Although student achievement has become instrumentally important, the basis of student learning is not simply focusing on raising student test scores. The heart of the pedagogical and leadership challenge in schools situates squarely on the collective embrace of positive psychology – its foundational premises, organizing principles, and institutional arrangements. Much of the past work of schools (primarily public) has focused on deficit response and the accommodation of inability, disability and even pathology. Recasting the foundational premises of schooling requires a belief and corresponding practice focused on the flourishing of children (Reschly, Huebner, Appleton, & Antaramian, 2008).

As such, this conceptual paper employs a methodological approach utilizing text-based analysis to support a general philosophical argument for leading schools that support the developing possibilities of students toward thriving.

Specifically, a new vision of schooling is required for a more accurate understanding of intelligence. What organizational arrangements are possible for more enlightened view about the flourishing of children and youth? To begin, schools may be culturally structured to deliberately socialize learning goal orientations in children. This of course is no easy task when the conditions and traditions of schooling have historically operated in ways that do not support a new definition of intelligence. The possibility that effort actually creates ability, that people can become smarter by working hard at the right learning tasks with as much time as necessary has generally not been taken very seriously (Resnick, 1995).

To realize broad and lasting human potential and wellbeing in students, a change of significant magnitude and scale is required in the fundamental institutional norms, expectations, and practices of schools. Leading this alteration in professional practice includes pressing students to engage in strategic learning behaviors such as testing their own understanding, developing arguments and explanations, providing justifications, adhering to discipline-specific standards of evidence and reasoning while consistently communicating in a variety of explicit and implicit ways the belief that students possess the capacity to engage in strategic independent and social activities that make them smarter.
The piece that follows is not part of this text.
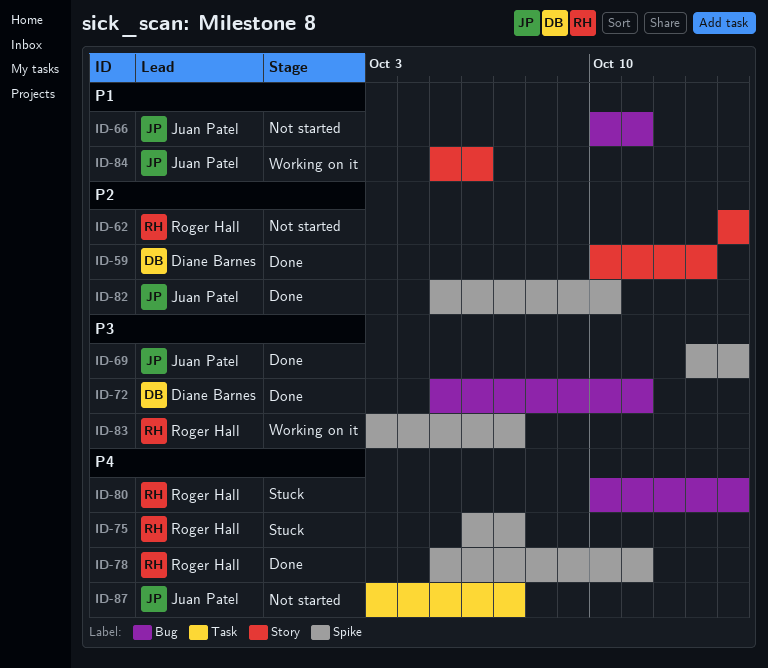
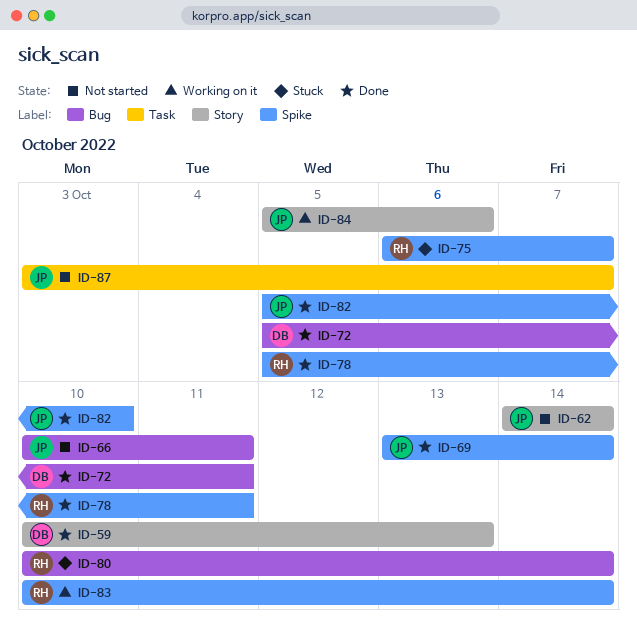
ID-62, owner: Roger Hall -> Juan Patel
ID-83, start: Oct 3 -> Oct 10
ID-83, due: Oct 7 -> Oct 14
The results of this text-based analysis suggests a leadership vision that entails a “radical rethinking of the nature of intelligence and its relation to social beliefs and practices” of our global schooling systems (Resnick & Nelson-Le Gall, 1997, p. 156). Clearly, schools play a fundamental and important role in forming future generations capable of thriving by continually getting smarter.
Keywords:
Moral purposes of schooling, socializing intelligence, positive psychology.